- [ATIVIDADES]
1. Devolva o trecho do texto sobre a candidatura de Renan Santos entre "No contexto mais" e "adicional da Federal.", inclusive.
2. Segundo o texto sobre a candidatura de Renan Santos, que motivo o Missão deu para adiantar a convenção?

- [TRECHO DA FONTE]
* * * * *
O partido Missão homologou nesta segunda-feira (20) o empresário e coordenador do MBL, Renan Santos, como candidato oficial à Presidência da República durante convenção partidária. A decisão foi tomada de forma antecipada, já que o evento estava originalmente marcado para o dia 1º de agosto.
A legenda justificou o adiantamento da convenção pela necessidade de proteger o candidato diante do aumento de ameaças contra ele. Com a oficialização imediata, Renan Santos fica habilitado a solicitar uma equipe de segurança da Polícia Federal (PF).
“Estar com a Polícia Federal não é mais uma questão de conveniência ou até de redução de gastos. É uma questão de sobrevivência”, declarou o candidato após a homologação.
Embora a convenção tenha sido realizada mais cedo, o Missão decidiu manter o evento público de lançamento da campanha eleitoral para a data inicial, 1º de agosto.
No contexto mais amplo da segurança de presidenciáveis, candidatos homologados em convenções podem requerer o apoio da PF. Outros pré-candidatos, como Romeu Zema (Novo) e Ronaldo Caiado (PSD), informaram que farão o pedido do serviço. Já o presidente Luiz Inácio Lula da Silva (PT), que deve buscar a reeleição, terá proteção combinada entre o Gabinete de Segurança Institucional (GSI) e a PF. No caso do senador Flávio Bolsonaro (PL-RJ), a assessoria indicou que ele manterá a equipe da Polícia Legislativa do Senado, dispensando o apoio adicional da Federal.
* * * * *
- [TRECHOS DOS REGISTROS]
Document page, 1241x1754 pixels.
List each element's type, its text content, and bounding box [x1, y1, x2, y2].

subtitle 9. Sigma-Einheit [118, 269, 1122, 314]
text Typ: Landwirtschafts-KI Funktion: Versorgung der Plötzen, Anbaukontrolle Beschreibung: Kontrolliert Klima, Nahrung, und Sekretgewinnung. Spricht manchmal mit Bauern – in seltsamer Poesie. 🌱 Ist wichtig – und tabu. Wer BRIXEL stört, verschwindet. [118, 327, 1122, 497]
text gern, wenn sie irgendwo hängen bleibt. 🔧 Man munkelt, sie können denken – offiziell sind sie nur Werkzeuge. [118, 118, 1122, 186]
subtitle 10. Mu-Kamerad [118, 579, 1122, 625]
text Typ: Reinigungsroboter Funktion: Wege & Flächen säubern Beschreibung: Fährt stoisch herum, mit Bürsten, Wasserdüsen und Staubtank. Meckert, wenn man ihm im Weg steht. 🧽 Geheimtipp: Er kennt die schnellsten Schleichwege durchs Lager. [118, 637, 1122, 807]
* * * * *
- [RESPOSTAS]
1.
No contexto mais amplo da segurança de presidenciáveis, candidatos homologados em convenções podem requerer o apoio da PF. Outros pré-candidatos, como Romeu Zema (Novo) e Ronaldo Caiado (PSD), informaram que farão o pedido do serviço. Já o presidente Luiz Inácio Lula da Silva (PT), que deve buscar a reeleição, terá proteção combinada entre o Gabinete de Segurança Institucional (GSI) e a PF. No caso do senador Flávio Bolsonaro (PL-RJ), a assessoria indicou que ele manterá a equipe da Polícia Legislativa do Senado, dispensando o apoio adicional da Federal.

2. A necessidade de proteger o candidato diante do aumento de ameaças contra ele.